# Complete the following
- A) In the article on item-by-item store delivery, how many small-format locations does Target plan to add in the next three years?
- B) Copy the passage of the item-by-item store delivery article from "Target said its" to "in the Northeast.", renaming "pilots" as "trials".
- C) Which people are named in the article on item-by-item store delivery?

System focuses on delivery “by the each” rather than by the case

At one of Target’s distribution centers in California, the workers don’t move around very much.

Marc Wulfraat 

The company has deployed there a “goods-to-person” automated fulfillment system, in which workers pick orders for several stores at a time without leaving their workstations, according to Marc Wulfraat, founder and president of logistics consulting firm MWPVL International, based in Montreal.

In this type of system, full cases of product are broken down at the warehouse into “inner packs” or individual items, which are then stored in plastic totes. These “donor totes” are then conveyed automatically from their storage areas to the warehouse workstations, and the workers select product from them and place the product in outbound delivery totes based on orders placed by individual stores.

This type of automated technology, combined with software that applies the layout of each individual store so that items can be delivered in a “store-friendly” sequence for speedy shelf replenishment, could be behind some of the new advancements in store supply discussed in recent earnings calls by Target Corp. and Whole Foods Market. Neither company has divulged much detail about the technology behind their new systems, but both are encouraged by early results.

In a Feb. 28 analyst meeting at which Target unveiled a broad array of new strategic initiatives, CEO Brian Cornell said the company was migrating to a distribution model in which individual items, rather than full cases, would be delivered to stores as they are needed, freeing up space in back rooms.

“Fundamentally, we are changing how we move product,” said Cornell. “In the future, we know we’ll still have to move cases. But to move product faster, and to manage the growing digital demand, we have to start moving individual items.

“The concept is pretty simple,” he explained. “When a store sells one bottle of shampoo, we put one bottle of shampoo on the next store delivery truck within hours.”

Similarly, Whole Foods CEO John Mackey said in the company’s first-quarter earnings call on Feb. 8 that Whole Foods was rolling out “order-to-shelf” initiatives that have the potential to reduce store labor and inventories. Product is delivered from trucks directly to store aisles, rather than to back rooms.

The order-to-shelf efforts were behind a 9% decline in store-level inventories in the most recent quarter, the company said in the call. Reducing store-level inventories helps improve a retailer’s balance sheet and cash flow, provided the stores can still maintain on-shelf product availability.

“It's creating a really strong, efficient process from the way the goods are received in the back door to bring them right out to the shelf,” said Ken Meyer, EVP of operations, Whole Foods. “And it's really improving and helping our out-of-stocks, as well — dramatically.”

By reducing the handling of perishables in back rooms, the initiative is also reducing shrink, he said.

Target said its individual-item replenishment efforts would free up back-room space that could be used for online order fulfillment or other purposes.

The individual product delivery model — delivery “by the each” rather than by the case — is “absolutely key” to the rollout of small format stores, which have little or no storage space, said Cornell. Target plans to add 100 such locations in the next three years.

The company has “several pilots underway,” and will begin transitioning to the new model starting this spring in the Northeast.

Companies have been breaking down cases in warehouses and shipping small quantities of product to stores for years — slow-moving items like spices are a perfect example — even though it requires a small amount of additional labor at the warehouse, Wulfraat explained. Increasingly, however, automation and other technological advances are making it more feasible to apply this model across a broader range of product.

“Life is good when have a 150,000-square-foot store, and you can just take a case of toothpaste, and pop it on the shelf,” said Wulfraat. “But when you have a small-format store where you are trying to stuff in a lot of SKUs, you don’t have that space on the shelf any more for a full case of toothpaste.”

By delivering those items to stores in a way that makes it easier to restock shelves — rather than simply placing heavier cases at the bottom of pallet loads, and lighter items on top — shelves can be restocked more quickly and store labor reduced, he said.

A traditional pallet of product might have to travel down four different aisles of the store before all of its payload has been restocked, for example. But a load that has been delivered from the warehouse in a store-friendly manner, based on the layout of that specific location, might only travel an aisle and a half, Wulfraat explained.

“The travel time that the replenishment operator in the store has to spend to stock goes way down when you have an automated distribution center that’s preparing things in a store-friendly sequence,” said Wulfraat. “That’s the bottom line.

“That’s the motivation for a lot of companies to spend the untold millions of dollars that it takes to do this, because there’s just a tremendous amount of retail store savings to be had when you are creating a store-friendly pallet.”

# Material provided

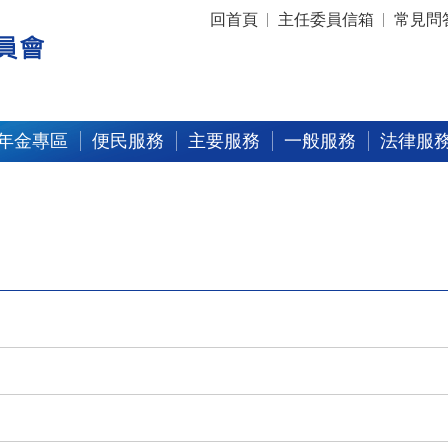
:::
回首頁
主任委員信箱
常見問
年金專區
便民服務
主要服務
一般服務
法律服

# Task solutions
- A) 100

- B)
Target said its individual-item replenishment efforts would free up back-room space that could be used for online order fulfillment or other purposes.

The individual product delivery model — delivery “by the each” rather than by the case — is “absolutely key” to the rollout of small format stores, which have little or no storage space, said Cornell. Target plans to add 100 such locations in the next three years.

The company has “several trials underway,” and will begin transitioning to the new model starting this spring in the Northeast.

- C) Marc Wulfraat, Brian Cornell, John Mackey, Ken Meyer